Consigna 1 - Según el texto sobre Francisco Muñiz, ¿desde qué localidad viajó Muñiz a Buenos Aires con su hija?
Consigna 2 - Por favor, copia textualmente el pasaje del texto sobre Francisco Muñiz que va desde "Corría 1844 y" hasta "hoy 150 años.".

Texto para analizar -
Corría 1844 y el bloqueo ejercido por las flotas de Inglaterra y de Francia angustiaba a Buenos Aires. Faltaba de todo en la ciudad, pero un tema en particular preocupaba al Gobierno de Juan Manuel de Rosas. Sin dosis de la vacuna disponibles, la posibilidad de un brote de viruela era cercano y temible. ¿Qué hacer? Rosas acudió al doctor Francisco Muñiz en procura de una solución y se hizo la luz. Muñiz viajó de Luján a Buenos Aires con su hijita, que todavía no había cumplido un año y estaba recién vacunada. A partir de la sangre de la bebé se armó la cadena de inoculaciones y así se canceló el riesgo de una epidemia que, en pleno bloqueo, hubiera sido devastadora. De la muerte de Muñiz, uno de los padres de la ciencia argentina, se cumplen hoy 150 años.

Filas extraídas -
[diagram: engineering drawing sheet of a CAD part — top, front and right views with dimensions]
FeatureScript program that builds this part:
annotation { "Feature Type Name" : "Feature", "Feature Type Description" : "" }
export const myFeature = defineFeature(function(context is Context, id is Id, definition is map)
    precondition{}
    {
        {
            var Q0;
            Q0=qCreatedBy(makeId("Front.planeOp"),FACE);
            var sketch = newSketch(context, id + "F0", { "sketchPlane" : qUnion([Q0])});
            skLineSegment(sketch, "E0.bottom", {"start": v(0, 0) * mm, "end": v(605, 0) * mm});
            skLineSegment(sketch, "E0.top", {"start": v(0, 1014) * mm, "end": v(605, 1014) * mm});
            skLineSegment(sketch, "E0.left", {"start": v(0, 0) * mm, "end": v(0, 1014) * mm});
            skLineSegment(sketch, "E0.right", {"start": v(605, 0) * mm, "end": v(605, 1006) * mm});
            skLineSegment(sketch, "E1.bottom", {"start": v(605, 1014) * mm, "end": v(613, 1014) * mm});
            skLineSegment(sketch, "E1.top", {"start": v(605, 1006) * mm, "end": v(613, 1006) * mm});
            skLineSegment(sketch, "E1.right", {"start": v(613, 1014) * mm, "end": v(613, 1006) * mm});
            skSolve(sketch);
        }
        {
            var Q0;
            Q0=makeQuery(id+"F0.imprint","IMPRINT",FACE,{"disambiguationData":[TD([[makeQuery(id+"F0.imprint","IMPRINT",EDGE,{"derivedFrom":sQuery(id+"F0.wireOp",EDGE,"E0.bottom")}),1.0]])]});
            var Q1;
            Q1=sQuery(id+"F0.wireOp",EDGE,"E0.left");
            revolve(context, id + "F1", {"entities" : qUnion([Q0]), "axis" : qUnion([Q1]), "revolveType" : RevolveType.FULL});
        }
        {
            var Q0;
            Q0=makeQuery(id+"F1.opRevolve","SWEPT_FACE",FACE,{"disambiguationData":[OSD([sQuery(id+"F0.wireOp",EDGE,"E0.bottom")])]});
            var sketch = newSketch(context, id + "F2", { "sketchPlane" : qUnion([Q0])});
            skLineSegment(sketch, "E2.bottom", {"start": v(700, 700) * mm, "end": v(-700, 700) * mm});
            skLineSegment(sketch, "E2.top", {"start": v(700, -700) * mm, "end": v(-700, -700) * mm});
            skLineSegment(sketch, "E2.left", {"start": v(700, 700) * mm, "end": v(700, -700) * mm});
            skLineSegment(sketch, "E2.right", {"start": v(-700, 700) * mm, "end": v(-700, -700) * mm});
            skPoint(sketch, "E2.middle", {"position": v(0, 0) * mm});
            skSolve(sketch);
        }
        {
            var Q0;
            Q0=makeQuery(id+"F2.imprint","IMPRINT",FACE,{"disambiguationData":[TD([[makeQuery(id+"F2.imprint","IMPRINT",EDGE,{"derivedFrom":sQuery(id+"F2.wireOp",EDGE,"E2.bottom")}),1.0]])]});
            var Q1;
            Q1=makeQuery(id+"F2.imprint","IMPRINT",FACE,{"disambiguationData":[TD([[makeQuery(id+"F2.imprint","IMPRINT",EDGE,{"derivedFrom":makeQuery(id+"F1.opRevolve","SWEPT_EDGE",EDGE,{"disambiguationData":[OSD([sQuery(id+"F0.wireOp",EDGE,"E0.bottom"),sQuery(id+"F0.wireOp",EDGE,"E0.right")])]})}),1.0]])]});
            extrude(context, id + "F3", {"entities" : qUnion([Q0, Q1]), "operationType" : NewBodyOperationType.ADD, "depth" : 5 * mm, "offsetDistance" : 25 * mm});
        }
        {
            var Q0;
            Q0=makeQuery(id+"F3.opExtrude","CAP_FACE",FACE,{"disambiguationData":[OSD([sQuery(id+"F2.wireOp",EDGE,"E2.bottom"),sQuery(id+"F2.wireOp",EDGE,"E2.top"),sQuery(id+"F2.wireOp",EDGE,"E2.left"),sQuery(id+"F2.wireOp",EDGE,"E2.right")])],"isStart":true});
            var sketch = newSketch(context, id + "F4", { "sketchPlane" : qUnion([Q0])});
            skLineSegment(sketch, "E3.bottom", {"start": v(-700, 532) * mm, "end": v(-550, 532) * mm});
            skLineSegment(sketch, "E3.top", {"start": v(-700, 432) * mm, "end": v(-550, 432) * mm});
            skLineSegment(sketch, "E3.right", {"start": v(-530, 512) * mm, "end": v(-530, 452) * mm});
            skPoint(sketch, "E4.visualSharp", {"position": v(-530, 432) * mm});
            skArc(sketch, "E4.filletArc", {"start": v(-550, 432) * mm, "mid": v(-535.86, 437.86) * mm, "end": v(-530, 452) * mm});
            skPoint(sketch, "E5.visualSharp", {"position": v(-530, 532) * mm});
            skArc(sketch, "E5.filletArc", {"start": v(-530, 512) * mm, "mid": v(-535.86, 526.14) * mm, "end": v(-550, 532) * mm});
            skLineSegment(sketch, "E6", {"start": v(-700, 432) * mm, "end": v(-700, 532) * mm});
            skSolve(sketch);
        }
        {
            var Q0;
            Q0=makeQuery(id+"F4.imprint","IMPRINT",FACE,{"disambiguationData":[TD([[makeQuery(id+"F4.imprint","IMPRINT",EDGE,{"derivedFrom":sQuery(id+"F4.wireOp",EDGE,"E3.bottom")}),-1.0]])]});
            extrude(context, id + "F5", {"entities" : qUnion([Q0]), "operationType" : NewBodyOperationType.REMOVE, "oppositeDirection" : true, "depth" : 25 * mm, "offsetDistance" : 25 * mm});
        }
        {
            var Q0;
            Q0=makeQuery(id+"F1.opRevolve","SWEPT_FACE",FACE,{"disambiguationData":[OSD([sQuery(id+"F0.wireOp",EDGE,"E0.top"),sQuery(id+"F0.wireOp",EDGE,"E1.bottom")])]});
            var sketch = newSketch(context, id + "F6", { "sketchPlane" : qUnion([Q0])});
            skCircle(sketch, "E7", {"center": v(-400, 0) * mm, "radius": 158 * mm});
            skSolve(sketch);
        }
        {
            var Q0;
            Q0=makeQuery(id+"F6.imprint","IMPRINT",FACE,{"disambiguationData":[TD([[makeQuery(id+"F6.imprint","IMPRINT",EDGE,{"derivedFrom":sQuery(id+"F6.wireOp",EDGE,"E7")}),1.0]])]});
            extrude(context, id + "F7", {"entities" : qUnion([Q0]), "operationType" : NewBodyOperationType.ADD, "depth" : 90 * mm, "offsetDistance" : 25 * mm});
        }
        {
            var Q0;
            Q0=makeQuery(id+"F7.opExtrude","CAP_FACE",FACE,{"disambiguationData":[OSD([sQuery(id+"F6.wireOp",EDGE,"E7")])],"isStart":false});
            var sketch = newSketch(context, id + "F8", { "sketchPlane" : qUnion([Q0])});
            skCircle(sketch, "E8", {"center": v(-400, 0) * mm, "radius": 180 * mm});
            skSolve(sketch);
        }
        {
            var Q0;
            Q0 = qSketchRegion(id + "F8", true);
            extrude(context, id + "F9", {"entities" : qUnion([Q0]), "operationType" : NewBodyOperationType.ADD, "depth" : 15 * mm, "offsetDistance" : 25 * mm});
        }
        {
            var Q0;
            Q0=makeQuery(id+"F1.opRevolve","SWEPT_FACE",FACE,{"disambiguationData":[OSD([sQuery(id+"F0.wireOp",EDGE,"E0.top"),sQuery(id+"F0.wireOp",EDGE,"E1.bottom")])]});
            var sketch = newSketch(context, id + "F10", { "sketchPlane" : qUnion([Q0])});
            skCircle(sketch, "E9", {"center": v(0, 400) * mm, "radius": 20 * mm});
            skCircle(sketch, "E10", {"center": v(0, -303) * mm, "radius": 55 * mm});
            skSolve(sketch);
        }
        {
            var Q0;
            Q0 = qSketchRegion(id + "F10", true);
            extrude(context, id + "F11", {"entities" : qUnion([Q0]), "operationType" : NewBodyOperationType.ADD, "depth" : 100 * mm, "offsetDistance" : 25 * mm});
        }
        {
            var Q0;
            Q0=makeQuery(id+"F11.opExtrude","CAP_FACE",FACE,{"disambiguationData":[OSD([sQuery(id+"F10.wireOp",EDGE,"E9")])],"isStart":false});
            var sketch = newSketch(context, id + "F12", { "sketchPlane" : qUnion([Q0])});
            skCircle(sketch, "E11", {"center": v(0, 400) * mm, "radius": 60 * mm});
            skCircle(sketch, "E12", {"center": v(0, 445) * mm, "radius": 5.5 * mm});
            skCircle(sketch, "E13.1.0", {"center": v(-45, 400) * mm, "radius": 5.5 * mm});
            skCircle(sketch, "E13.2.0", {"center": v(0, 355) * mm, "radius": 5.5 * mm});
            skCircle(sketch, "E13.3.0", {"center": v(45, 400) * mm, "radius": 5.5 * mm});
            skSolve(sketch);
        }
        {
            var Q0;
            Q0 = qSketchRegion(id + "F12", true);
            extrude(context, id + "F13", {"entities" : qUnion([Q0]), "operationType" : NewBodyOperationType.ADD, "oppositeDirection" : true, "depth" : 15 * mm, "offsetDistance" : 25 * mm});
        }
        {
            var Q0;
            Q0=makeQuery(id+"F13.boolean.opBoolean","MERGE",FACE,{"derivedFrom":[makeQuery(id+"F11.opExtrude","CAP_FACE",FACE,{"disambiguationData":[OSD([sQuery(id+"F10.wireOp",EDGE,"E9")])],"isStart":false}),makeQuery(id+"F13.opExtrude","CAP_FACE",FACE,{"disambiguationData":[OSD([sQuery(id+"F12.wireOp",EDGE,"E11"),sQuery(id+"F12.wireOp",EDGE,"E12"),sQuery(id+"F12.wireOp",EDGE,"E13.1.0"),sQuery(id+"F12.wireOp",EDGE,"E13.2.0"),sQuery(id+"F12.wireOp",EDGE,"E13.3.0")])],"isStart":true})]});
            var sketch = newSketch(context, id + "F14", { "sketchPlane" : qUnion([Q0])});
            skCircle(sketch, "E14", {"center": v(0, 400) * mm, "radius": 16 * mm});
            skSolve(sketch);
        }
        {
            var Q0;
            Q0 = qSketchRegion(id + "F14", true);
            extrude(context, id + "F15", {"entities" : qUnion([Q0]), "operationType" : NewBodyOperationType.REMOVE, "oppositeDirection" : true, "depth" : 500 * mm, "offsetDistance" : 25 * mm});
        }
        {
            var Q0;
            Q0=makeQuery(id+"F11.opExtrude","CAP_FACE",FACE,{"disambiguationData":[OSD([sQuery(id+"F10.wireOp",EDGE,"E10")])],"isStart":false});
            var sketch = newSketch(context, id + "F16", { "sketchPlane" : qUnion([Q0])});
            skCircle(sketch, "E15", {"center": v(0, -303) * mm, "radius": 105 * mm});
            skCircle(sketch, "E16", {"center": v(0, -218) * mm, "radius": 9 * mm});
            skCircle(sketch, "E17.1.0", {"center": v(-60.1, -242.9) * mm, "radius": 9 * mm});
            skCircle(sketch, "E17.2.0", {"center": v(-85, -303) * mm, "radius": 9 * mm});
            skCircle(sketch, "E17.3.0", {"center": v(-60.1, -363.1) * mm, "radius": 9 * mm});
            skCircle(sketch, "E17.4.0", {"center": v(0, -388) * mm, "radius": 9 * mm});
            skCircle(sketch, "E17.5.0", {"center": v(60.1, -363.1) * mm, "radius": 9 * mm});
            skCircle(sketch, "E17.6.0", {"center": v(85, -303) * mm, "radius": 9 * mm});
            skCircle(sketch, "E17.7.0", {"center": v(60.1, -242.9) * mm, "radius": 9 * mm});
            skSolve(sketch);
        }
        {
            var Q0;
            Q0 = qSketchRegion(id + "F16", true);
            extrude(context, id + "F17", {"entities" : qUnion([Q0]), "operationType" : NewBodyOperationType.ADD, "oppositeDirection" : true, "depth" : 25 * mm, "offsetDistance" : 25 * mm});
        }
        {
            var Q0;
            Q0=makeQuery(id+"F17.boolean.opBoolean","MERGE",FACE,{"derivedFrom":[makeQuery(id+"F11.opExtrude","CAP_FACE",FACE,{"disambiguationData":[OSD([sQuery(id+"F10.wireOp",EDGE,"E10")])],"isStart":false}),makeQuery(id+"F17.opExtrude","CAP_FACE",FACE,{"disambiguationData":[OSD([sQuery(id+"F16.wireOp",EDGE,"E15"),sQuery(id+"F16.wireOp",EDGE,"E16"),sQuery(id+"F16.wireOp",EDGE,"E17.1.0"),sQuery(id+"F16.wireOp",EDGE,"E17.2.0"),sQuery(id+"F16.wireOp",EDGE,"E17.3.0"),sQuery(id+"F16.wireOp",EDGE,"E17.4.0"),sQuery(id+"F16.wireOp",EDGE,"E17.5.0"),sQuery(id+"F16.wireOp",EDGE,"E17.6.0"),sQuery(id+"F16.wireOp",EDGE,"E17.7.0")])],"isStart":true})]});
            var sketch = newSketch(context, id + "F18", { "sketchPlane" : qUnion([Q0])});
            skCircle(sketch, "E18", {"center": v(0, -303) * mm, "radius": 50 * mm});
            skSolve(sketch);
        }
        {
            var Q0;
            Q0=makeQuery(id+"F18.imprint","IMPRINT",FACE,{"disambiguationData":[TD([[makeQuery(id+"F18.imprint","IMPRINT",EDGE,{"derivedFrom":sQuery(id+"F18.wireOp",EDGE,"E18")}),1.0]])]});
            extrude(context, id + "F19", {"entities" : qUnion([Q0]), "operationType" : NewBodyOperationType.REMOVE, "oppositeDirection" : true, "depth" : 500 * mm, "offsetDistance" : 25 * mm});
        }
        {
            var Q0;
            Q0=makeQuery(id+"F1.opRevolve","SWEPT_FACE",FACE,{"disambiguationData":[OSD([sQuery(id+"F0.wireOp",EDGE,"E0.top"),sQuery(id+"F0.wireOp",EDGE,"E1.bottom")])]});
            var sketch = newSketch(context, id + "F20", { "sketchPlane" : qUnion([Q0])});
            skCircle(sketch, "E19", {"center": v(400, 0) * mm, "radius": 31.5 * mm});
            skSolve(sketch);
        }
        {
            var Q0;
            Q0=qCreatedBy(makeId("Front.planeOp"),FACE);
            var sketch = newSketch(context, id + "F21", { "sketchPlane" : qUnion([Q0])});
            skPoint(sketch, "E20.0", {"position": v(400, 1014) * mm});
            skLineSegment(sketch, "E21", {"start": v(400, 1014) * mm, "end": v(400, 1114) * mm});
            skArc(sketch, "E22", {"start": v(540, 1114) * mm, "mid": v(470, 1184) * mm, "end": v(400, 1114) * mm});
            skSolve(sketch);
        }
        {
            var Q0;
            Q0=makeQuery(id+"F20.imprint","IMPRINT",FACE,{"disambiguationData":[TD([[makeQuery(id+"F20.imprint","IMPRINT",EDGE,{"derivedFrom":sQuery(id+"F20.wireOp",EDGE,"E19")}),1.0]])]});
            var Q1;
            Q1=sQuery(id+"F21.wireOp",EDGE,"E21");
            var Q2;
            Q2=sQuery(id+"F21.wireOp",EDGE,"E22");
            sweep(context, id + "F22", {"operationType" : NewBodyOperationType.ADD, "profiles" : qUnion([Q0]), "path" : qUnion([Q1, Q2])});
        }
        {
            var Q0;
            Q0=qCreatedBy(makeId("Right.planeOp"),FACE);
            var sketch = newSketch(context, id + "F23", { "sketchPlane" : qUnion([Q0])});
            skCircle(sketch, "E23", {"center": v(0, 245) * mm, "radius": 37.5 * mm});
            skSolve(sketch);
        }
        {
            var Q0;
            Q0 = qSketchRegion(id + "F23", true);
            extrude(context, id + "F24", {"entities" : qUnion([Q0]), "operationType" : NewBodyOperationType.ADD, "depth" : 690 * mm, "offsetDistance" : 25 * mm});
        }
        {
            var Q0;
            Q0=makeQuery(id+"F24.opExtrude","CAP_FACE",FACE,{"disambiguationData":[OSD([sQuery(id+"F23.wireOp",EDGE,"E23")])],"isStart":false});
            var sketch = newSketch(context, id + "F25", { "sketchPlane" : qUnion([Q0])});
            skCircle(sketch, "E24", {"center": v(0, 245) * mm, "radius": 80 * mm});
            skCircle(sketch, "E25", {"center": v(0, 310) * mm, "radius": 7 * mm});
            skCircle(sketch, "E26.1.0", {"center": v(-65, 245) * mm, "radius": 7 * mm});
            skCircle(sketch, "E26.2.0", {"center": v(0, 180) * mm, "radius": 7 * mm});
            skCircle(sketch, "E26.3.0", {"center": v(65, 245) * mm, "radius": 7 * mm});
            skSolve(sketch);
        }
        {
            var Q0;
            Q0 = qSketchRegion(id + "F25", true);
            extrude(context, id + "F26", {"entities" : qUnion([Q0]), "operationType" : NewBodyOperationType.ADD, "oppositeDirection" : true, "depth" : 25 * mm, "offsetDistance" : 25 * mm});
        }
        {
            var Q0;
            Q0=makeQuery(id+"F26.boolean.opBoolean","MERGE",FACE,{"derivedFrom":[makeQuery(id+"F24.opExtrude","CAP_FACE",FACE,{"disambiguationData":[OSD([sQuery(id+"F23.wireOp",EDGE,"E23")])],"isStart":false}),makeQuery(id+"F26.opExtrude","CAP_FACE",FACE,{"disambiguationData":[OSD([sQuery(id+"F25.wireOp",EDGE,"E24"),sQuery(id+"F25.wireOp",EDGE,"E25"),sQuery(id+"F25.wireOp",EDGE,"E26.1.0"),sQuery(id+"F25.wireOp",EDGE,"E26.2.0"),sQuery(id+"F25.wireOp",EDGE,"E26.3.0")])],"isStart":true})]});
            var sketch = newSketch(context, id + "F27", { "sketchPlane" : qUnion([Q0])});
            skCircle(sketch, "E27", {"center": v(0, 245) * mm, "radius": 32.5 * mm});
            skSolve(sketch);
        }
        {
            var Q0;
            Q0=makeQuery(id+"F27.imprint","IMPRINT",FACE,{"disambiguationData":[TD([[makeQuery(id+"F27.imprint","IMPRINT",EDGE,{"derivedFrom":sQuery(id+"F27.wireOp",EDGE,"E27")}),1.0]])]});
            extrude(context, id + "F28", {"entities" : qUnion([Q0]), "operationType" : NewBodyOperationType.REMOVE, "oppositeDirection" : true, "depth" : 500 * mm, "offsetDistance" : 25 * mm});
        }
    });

Resultado 1 - Desde Luján.

Resultado 2 -
Corría 1844 y el bloqueo ejercido por las flotas de Inglaterra y de Francia angustiaba a Buenos Aires. Faltaba de todo en la ciudad, pero un tema en particular preocupaba al Gobierno de Juan Manuel de Rosas. Sin dosis de la vacuna disponibles, la posibilidad de un brote de viruela era cercano y temible. ¿Qué hacer? Rosas acudió al doctor Francisco Muñiz en procura de una solución y se hizo la luz. Muñiz viajó de Luján a Buenos Aires con su hijita, que todavía no había cumplido un año y estaba recién vacunada. A partir de la sangre de la bebé se armó la cadena de inoculaciones y así se canceló el riesgo de una epidemia que, en pleno bloqueo, hubiera sido devastadora. De la muerte de Muñiz, uno de los padres de la ciencia argentina, se cumplen hoy 150 años.